Ostatnie dni dla Emila Poertnera były na pewno wyjątkowe, bo Duńczyk zadebiutował w PGE Ekstralidze i radził sobie całkiem nieźle wożąc za plecami Adriana Miedzińskiego i Damiana Ratajczaka. Był brany pod uwagę na kolejny mecz, bo kontuzjowany jest Wiktor Lampart.
We wtorek w Toruniu rozgrywano mecz U-24 Ekstraligi. Tradycyjnie brał w nim udział Poertner, któremu regularnie dawano szanso w tych rozgrywkach.
W czternastym biegu starcia z U24 Beckhoff Spartą Wrocław doszło jednak do makabrycznego upadku z udziałem młodego zawodnika. Poertner jadąc z trzeciego pola zakładał się na rywala, ale ta sztuka mu się nie powiodła.
ZOBACZ WIDEO: Wiktor Przyjemski w Stali? "Nawet nie można podejść do zawodnika"
W tym czasie jadącego z pierwszego pola Oskara Rumińskiego pociągnęło. Motocykl młodego wychowanka Apatora uderzył i wręcz staranował Duńczyka, który z impetem uderzył w dmuchaną bandę.
Już pierwsze informacje nie były optymistyczne. Przebąkiwało się o złamanym piszczelu. Diagnoza ta została potwierdzona przez team zawodnika, który poinformował, że doszło do podwójnego złamania kości piszczelowej. Poertner przeszedł już operację i obecnie przebywa w szpitalu. Kiedy będzie stan jego zdrowia na to pozwalał, to wróci do domu.

════════════════════

◆ **Zadania do wykonania**:
A. Wypisz wszystkie osoby, które tekst o wypadku Poertnera wymienia z imienia i nazwiska.
B. Przepisz z tekstu o wypadku Poertnera fragment, który zaczyna się od słów zawierających „ZOBACZ WIDEO: Wiktor”, a kończy na „w dmuchaną bandę.”.

◆ **Pokazane wiersze**:
════════════════════

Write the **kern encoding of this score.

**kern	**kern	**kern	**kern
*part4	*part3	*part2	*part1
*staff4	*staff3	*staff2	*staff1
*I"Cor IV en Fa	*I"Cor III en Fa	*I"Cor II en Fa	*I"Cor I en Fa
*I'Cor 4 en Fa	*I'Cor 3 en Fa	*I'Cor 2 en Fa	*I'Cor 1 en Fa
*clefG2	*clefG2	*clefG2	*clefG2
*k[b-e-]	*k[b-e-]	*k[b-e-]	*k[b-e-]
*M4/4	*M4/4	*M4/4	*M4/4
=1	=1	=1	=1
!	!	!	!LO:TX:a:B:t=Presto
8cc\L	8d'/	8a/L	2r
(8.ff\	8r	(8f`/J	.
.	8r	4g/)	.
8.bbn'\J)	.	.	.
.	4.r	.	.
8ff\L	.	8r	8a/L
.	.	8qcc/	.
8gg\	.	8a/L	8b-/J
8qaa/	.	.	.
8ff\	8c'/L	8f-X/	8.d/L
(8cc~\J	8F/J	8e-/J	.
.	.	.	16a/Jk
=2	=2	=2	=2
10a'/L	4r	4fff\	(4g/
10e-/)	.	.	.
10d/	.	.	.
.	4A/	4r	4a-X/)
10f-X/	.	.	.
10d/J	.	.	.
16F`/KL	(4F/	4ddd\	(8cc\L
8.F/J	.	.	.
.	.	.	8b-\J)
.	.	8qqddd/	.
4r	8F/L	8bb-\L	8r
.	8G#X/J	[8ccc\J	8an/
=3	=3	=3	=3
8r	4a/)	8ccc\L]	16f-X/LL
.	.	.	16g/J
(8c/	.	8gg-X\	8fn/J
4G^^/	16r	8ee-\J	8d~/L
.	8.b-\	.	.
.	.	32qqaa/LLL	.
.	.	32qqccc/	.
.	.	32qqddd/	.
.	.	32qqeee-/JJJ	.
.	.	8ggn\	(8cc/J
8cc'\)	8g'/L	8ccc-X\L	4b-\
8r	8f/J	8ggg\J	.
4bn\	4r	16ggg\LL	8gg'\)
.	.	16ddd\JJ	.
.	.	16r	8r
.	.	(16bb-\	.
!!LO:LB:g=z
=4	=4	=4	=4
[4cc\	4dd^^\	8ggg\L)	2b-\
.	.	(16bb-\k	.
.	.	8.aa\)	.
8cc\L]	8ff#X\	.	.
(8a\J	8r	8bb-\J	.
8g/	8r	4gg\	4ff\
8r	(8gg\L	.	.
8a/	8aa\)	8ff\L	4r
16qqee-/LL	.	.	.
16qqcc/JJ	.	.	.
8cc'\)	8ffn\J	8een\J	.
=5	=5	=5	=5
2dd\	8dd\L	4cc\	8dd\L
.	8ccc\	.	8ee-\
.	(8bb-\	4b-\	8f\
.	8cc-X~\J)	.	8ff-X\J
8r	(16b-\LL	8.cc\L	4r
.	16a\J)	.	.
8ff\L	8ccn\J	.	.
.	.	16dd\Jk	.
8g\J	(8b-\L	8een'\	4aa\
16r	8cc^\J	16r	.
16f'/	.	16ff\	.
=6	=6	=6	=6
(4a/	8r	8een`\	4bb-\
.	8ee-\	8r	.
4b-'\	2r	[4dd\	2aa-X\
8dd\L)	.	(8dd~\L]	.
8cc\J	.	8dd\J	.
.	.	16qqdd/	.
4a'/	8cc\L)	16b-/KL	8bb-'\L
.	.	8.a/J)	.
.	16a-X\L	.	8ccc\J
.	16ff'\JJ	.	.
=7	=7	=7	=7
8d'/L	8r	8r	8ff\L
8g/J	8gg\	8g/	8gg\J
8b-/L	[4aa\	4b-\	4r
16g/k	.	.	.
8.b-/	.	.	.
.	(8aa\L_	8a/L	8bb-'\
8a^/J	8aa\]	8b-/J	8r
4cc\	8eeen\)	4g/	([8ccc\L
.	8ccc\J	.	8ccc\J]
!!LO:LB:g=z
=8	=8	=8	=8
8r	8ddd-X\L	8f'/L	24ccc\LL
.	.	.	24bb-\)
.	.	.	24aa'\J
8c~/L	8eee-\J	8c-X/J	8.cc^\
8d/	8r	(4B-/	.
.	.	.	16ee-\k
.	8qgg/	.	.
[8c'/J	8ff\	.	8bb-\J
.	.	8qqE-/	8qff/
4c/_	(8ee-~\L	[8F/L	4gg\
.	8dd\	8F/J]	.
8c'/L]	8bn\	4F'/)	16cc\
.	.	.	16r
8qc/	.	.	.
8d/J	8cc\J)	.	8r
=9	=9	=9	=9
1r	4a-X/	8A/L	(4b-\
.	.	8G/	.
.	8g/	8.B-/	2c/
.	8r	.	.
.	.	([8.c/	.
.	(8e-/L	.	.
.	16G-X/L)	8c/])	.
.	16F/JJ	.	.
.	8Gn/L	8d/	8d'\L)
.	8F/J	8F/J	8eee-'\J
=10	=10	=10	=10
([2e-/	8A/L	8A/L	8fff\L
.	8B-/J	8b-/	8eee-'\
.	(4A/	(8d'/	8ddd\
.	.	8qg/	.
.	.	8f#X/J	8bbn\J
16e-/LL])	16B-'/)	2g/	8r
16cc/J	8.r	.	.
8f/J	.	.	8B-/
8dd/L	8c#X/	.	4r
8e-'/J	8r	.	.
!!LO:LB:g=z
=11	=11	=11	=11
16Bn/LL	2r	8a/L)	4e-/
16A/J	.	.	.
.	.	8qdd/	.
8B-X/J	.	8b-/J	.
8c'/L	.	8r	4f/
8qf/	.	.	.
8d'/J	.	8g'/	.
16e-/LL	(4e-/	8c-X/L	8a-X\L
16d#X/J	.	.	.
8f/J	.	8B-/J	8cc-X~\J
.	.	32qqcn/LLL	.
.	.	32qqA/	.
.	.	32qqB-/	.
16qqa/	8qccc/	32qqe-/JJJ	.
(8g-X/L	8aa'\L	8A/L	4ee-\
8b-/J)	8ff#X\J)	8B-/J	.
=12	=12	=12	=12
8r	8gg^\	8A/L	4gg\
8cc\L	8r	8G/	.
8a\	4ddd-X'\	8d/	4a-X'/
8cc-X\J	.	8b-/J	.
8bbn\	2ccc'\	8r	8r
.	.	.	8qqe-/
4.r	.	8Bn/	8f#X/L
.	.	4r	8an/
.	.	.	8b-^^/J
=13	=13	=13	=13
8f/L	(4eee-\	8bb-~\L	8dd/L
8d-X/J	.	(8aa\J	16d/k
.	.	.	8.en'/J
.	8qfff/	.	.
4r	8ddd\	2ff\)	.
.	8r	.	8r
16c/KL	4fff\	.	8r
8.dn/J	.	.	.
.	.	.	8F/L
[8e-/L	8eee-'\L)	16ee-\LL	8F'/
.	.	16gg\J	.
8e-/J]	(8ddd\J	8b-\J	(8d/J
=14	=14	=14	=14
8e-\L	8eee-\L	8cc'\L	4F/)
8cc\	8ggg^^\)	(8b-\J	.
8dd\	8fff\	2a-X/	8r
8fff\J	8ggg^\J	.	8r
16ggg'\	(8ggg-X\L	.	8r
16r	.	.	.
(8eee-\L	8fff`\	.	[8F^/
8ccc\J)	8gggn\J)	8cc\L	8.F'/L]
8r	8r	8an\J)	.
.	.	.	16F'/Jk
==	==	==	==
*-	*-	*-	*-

════════════════════

◆ **Lista rozwiązań**:
A. Emil Poertner, Adrian Miedziński, Damian Ratajczak, Wiktor Lampart, Wiktor Przyjemski, Oskar Rumiński

B.
ZOBACZ WIDEO: Wiktor Przyjemski w Stali? "Nawet nie można podejść do zawodnika"
W tym czasie jadącego z pierwszego pola Oskara Rumińskiego pociągnęło. Motocykl młodego wychowanka Apatora uderzył i wręcz staranował Duńczyka, który z impetem uderzył w dmuchaną bandę.